The Sino-Vietnamese War (1979)
Why Deng Xiaoping invaded Vietnam just weeks after normalizing relations with the United States, and what the costly campaign revealed about China's military weaknesses.
Why China Invaded Vietnam
On February 17, 1979, roughly 200,000 Chinese troops crossed the border into northern Vietnam. Deng Xiaoping described the invasion as a punitive action to 'teach Vietnam a lesson.' The immediate triggers were multiple. Vietnam had invaded Cambodia in December 1978, toppling the Khmer Rouge regime that China had supported. Vietnam had signed a Treaty of Friendship and Cooperation with the Soviet Union in November 1978, which Beijing interpreted as encirclement by Moscow and its allies. And Vietnam had been persecuting and expelling ethnic Chinese residents, with over 150,000 'boat people' of Chinese descent fleeing by 1978.
But the deeper context was the Sino-Soviet split.
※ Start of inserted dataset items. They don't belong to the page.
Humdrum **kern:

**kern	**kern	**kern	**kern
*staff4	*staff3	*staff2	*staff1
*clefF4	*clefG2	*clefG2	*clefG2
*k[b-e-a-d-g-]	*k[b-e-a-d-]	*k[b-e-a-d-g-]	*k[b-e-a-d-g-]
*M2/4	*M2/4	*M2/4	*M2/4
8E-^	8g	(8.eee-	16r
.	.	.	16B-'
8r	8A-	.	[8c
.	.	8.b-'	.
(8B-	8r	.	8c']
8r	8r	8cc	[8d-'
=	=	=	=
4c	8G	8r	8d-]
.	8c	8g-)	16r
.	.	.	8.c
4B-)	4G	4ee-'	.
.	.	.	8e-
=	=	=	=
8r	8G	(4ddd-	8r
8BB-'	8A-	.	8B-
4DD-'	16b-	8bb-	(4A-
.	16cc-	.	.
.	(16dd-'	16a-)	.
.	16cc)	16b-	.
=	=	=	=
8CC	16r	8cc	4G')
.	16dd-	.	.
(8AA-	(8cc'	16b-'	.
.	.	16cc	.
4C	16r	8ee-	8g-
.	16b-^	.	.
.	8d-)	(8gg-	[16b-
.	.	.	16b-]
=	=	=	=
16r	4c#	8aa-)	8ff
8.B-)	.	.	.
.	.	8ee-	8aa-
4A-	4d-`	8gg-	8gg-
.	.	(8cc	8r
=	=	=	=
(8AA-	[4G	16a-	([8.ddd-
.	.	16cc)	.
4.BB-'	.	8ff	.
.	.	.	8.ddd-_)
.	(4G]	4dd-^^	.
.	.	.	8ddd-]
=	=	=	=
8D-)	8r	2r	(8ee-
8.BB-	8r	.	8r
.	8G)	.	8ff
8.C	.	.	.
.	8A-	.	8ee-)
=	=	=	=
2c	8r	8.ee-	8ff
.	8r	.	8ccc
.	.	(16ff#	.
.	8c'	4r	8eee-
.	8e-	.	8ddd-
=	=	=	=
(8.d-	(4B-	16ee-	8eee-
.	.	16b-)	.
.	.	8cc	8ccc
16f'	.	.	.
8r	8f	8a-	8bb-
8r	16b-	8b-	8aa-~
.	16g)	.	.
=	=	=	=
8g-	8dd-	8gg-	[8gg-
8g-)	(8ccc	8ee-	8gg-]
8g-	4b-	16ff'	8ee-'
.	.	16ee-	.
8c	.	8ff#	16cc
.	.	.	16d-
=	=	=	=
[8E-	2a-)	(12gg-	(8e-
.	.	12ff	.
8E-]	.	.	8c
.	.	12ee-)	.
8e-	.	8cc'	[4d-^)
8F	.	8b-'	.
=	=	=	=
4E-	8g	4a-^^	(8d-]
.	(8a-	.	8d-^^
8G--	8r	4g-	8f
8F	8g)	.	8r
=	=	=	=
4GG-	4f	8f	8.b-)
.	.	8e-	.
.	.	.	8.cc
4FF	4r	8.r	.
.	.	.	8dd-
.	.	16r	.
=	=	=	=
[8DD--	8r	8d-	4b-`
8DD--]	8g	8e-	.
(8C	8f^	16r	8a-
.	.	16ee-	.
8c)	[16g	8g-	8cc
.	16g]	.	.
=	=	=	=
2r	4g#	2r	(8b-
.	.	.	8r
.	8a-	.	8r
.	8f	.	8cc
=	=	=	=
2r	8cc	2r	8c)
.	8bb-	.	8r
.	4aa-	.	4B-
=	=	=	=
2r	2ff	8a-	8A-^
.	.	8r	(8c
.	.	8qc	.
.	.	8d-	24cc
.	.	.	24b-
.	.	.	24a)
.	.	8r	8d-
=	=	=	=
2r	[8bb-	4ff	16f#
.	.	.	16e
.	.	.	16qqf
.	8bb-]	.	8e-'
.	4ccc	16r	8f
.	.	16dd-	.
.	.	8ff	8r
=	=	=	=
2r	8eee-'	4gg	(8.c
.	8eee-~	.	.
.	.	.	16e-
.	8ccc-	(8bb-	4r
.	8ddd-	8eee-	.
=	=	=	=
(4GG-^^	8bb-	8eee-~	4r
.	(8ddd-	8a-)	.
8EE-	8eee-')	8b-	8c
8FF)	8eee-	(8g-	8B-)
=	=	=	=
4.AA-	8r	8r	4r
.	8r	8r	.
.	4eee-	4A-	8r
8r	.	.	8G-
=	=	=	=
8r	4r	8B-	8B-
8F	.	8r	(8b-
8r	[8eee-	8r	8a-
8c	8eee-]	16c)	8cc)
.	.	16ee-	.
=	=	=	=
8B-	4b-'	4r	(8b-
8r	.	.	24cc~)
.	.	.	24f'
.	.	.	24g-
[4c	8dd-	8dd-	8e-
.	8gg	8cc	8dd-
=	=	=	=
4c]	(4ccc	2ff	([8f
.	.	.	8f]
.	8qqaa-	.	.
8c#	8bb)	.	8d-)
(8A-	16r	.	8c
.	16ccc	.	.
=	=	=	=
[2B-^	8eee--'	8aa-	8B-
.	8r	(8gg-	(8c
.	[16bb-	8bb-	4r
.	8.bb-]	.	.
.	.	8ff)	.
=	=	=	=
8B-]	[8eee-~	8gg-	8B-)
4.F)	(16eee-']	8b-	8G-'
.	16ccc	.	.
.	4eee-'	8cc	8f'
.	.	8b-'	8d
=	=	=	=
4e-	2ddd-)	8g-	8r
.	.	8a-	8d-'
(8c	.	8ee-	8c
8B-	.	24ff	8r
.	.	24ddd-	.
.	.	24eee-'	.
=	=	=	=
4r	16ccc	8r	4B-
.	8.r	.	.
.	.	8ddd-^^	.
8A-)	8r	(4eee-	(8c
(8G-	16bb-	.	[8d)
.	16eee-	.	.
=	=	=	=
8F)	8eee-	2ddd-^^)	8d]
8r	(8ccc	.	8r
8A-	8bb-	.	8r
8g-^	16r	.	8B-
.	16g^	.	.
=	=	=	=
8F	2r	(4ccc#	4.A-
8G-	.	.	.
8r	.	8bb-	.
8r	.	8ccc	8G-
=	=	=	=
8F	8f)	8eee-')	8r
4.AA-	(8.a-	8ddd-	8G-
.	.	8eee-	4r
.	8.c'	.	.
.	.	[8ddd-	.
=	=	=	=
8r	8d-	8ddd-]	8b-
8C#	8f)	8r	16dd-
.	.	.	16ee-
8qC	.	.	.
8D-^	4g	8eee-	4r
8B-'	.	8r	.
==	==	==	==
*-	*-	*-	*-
Since the 1960s, China and the Soviet Union had been bitter rivals within the communist world. Vietnam's alignment with Moscow threatened to extend Soviet influence along China's entire southern border. Deng calculated that a short, sharp military action would demonstrate that the Soviet Union could not protect its allies and would reassert China's position as the dominant power in mainland Southeast Asia.
The timing was deliberate. Deng had just returned from a landmark visit to the United States in January 1979, where he had secured normalization of diplomatic relations. He reportedly discussed the planned invasion with President Carter, who expressed concern but did not object forcefully. The American connection gave Deng strategic cover: an attack on a Soviet ally while enjoying the tacit backing of the United States.